Way is president of the International Sport for Life Society. He was also the director of sport for Vancouver’s successful 2010 Bid Corporation. Way enjoys spending time with his children in community sports, traveling, and playing soccer and hockey. He resides in Victoria, British Columbia.
• Colin Higgs, PhD, is a sport consultant and expert in long-term athlete development. He has worked with many national governments and nongovernmental sport and disability sport organizations in North America, the Caribbean, southern Africa, and central Asia.

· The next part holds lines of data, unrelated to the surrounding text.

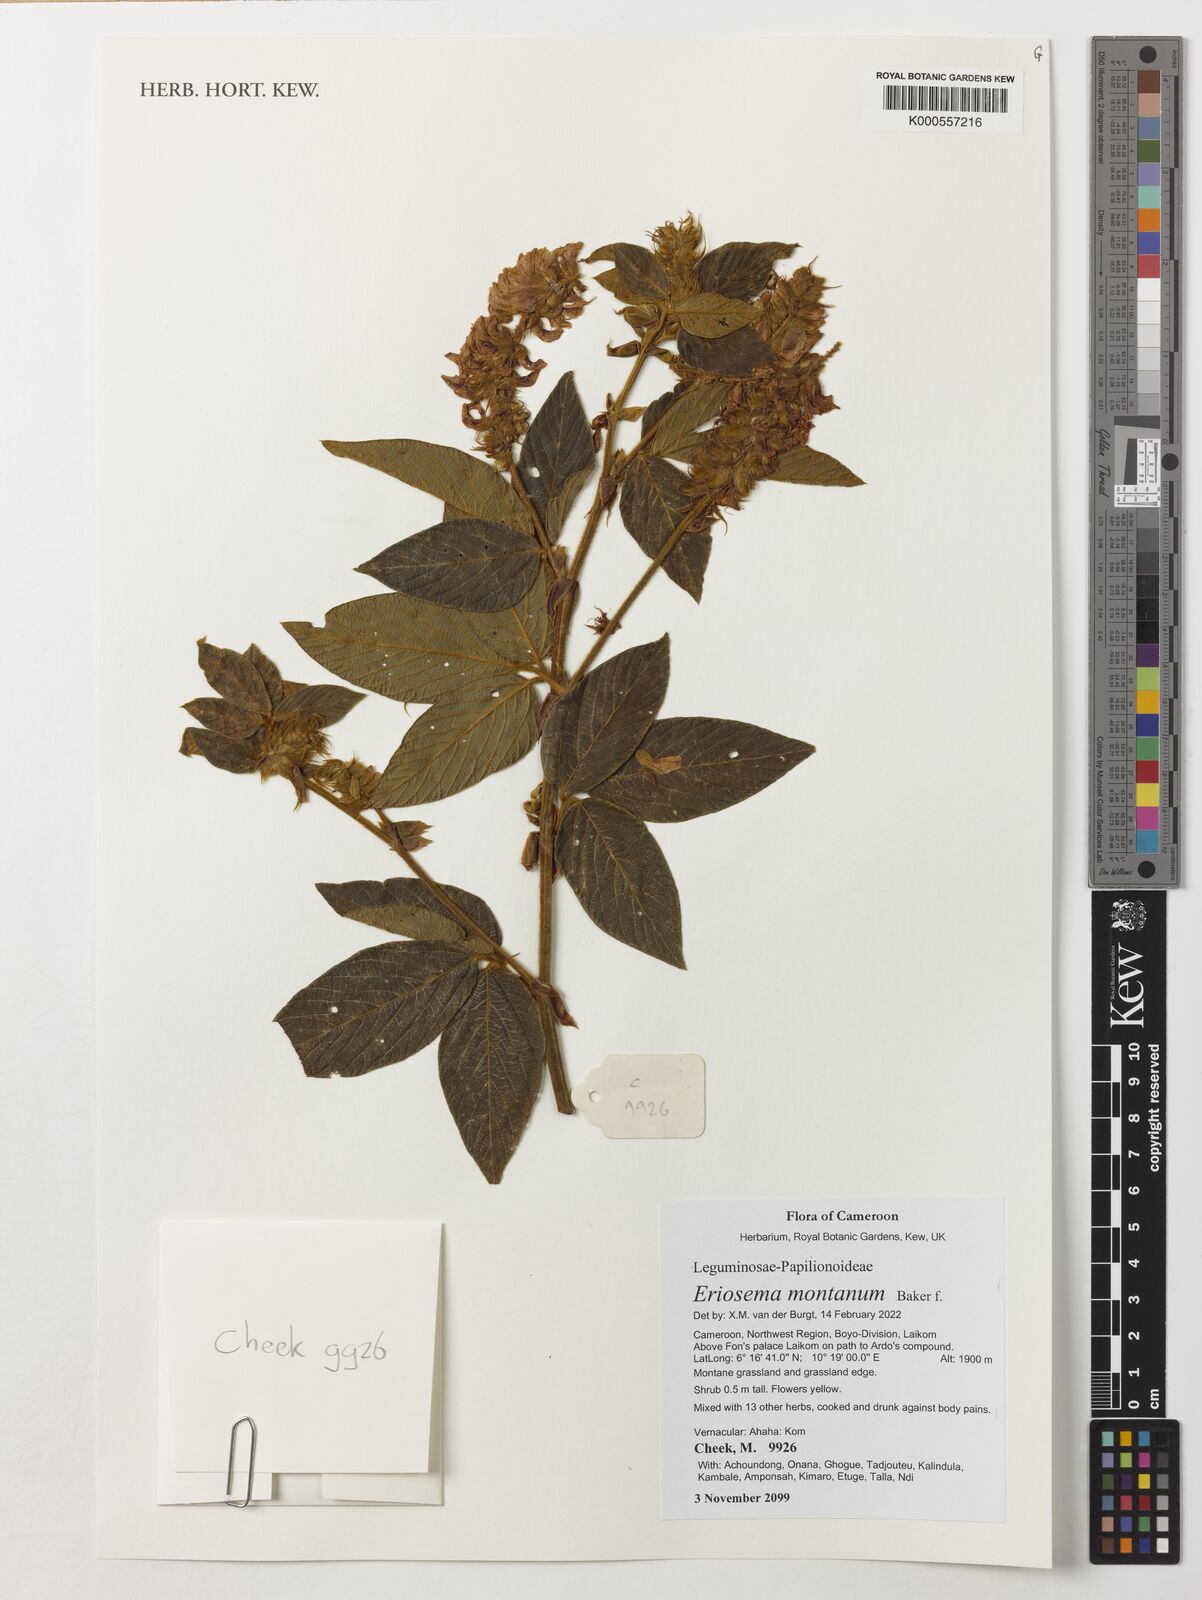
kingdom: Plantae
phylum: Tracheophyta
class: Magnoliopsida
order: Fabales
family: Fabaceae
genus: Indigofera
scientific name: Indigofera heudelotii
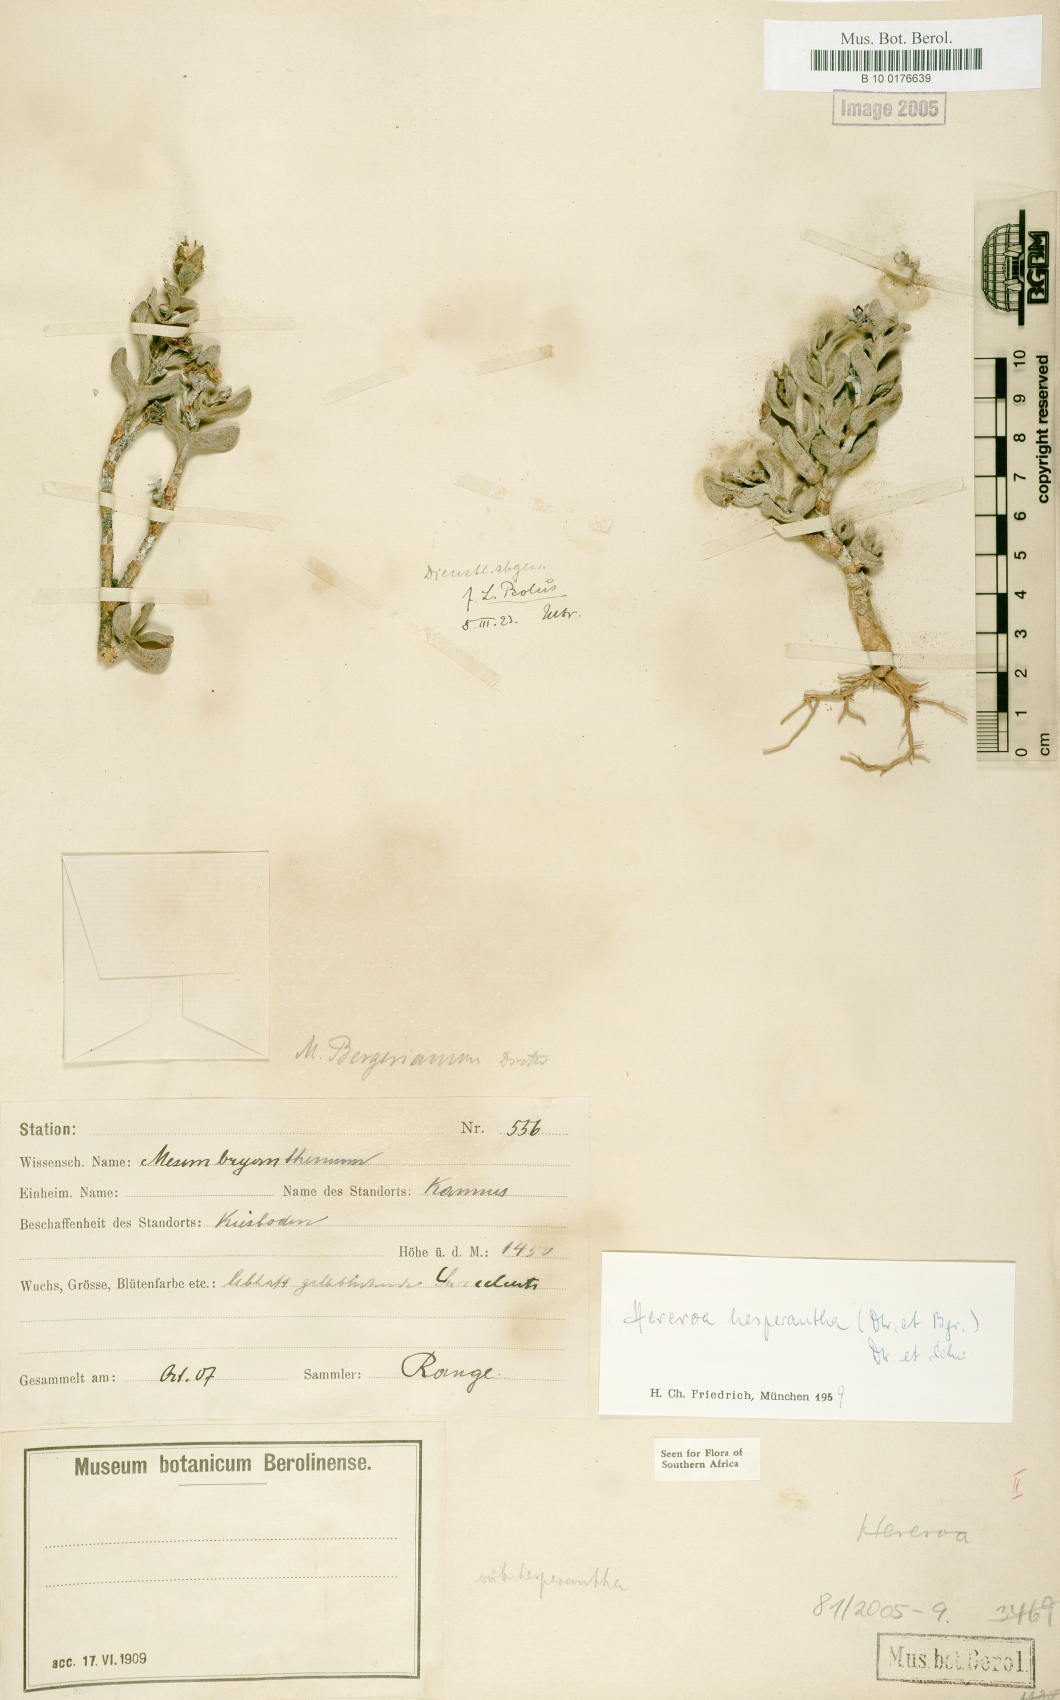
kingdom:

As a consultant, Higgs is currently involved in the redevelopment of the Caribbean Coaching Certification Program and the design, development, and implementation of a youth sport program in the Caribbean to reduce the incidence and impact of HIV/ AIDS. Higgs is working to transform the Canadian sport system with the goals of decreased negative medical consequences of physical inactivity and increased international sport performance for Canada’s athletes.
Higgs is a frequent presenter at international conferences and has authored more than 60 publications on physical literary, long-term athlete development, and coaching with special emphasis on individuals with disabilities.
In 2013 Higgs was the inaugural recipient of the International Paralympic Committee’s Sport Science Awards and also received the Queen’s 60th Jubilee Medal for community service to Canada in support of reducing physical inactivity. He is a professor emeritus at Memorial University of Newfoundland in Canada. Higgs resides in Sydenham, Ontario, Canada.